**FRAGMENTO DEL TEXTO:**
○ ○ ○ ○ ○ ○ ○

Sí juzgo, firmemente, los mecanismos del turismo que comercializan la apreciación cultural al mismo tiempo que perpetúan la marginalización de poblaciones ya vulnerables. Como la lucha de Sergio por agua, o el turismo como salvavidas de una comunidad entera. Treinta kilómetros al norte, en Tilcara, hablé con Valeria, que trabaja como vendedora ambulante desde hace más de una década. Desde la plaza principal del pueblo, vende tejidos que obtiene de artesanos de Perú y Argentina. "Los que intentan regatear son siempre extranjeros. Los Argentinos rara vez me piden que baje un precio", explica. "Deben pensar que como estamos acá en el norte de Argentina el valor de nuestro trabajo se puede negociar, aún cuando nuestra moneda ya es muy favorable para ellos y muy desfavorable para nosotros".

○ ○ ○ ○ ○ ○ ○

**DATOS PROPORCIONADOS:**
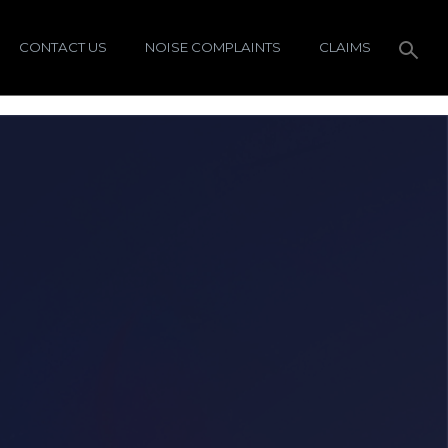
CONTACT US
NOISE COMPLAINTS
CLAIMS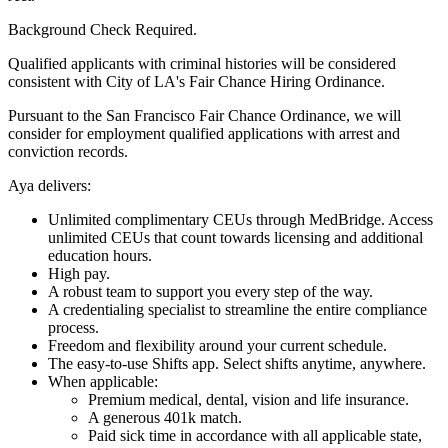
Background Check Required.
Qualified applicants with criminal histories will be considered
consistent with City of LA's Fair Chance Hiring Ordinance.
Pursuant to the San Francisco Fair Chance Ordinance, we will
consider for employment qualified applications with arrest and
conviction records.
Aya delivers:
Unlimited complimentary CEUs through MedBridge. Access
unlimited CEUs that count towards licensing and additional
education hours.
High pay.
A robust team to support you every step of the way.
A credentialing specialist to streamline the entire compliance
process.
Freedom and flexibility around your current schedule.
The easy-to-use Shifts app. Select shifts anytime, anywhere.
When applicable:
Premium medical, dental, vision and life insurance.
A generous 401k match.
Paid sick time in accordance with all applicable state,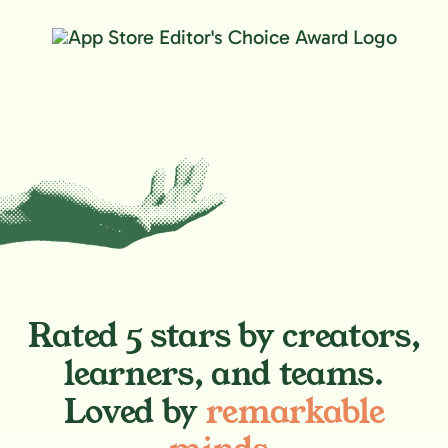
Rated 5 stars by creators,
learners, and teams.
Loved by
remarkable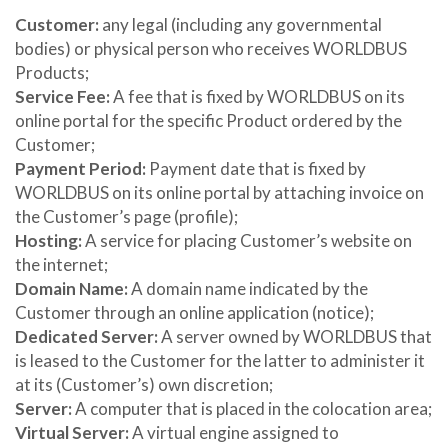
Customer:
any legal (including any governmental
bodies) or physical person who receives WORLDBUS
Products;
Service Fee:
A fee that is fixed by WORLDBUS on its
online portal for the specific Product ordered by the
Customer;
Payment Period:
Payment date that is fixed by
WORLDBUS on its online portal by attaching invoice on
the Customer’s page (profile);
Hosting:
A service for placing Customer’s website on
the internet;
Domain Name:
A domain name indicated by the
Customer through an online application (notice);
Dedicated Server:
A server owned by WORLDBUS that
is leased to the Customer for the latter to administer it
at its (Customer’s) own discretion;
Server:
A computer that is placed in the colocation area;
Virtual Server:
A virtual engine assigned to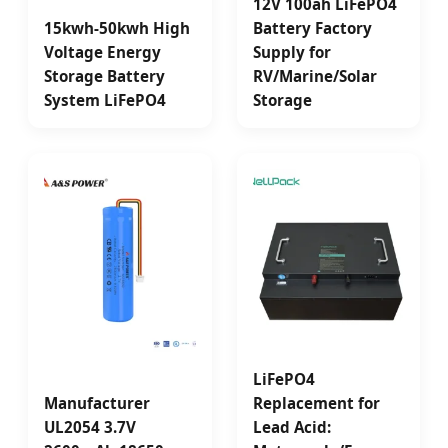
12V 100ah LiFePO4
15kwh-50kwh High
Battery Factory
Voltage Energy
Supply for
Storage Battery
RV/Marine/Solar
System LiFePO4
Storage
LiFePO4
Manufacturer
Replacement for
UL2054 3.7V
Lead Acid: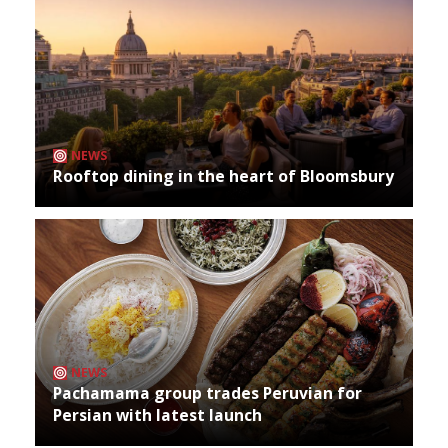
NEWS
Rooftop dining in the heart of Bloomsbury
NEWS
Pachamama group trades Peruvian for
Persian with latest launch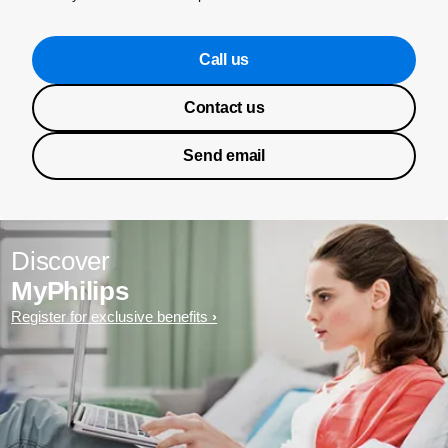
Call us
Contact us
Send email
Discover
MyPhilips
Register for exclusive benefits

○ ○ ○ ○ ○ ○ ○

¿Concuerdan con el fragmento sobre el turismo en el norte de Argentina estas afirmaciones? (a) Valeria vende tejidos que obtiene de artesanos de Perú y Argentina. (b) Según Valeria, los argentinos suelen pedirle que baje los precios. (c) Valeria trabaja como vendedora ambulante desde hace menos de cinco años. Responda sí o no a cada una y cite literalmente las palabras del fragmento que lo deciden. Los datos son material independiente del fragmento.

**SOLUCIÓN:**
(a) Sí: "vende tejidos que obtiene de artesanos de Perú y Argentina".
(b) No: "Los Argentinos rara vez me piden que baje un precio".
(c) No: "trabaja como vendedora ambulante desde hace más de una década".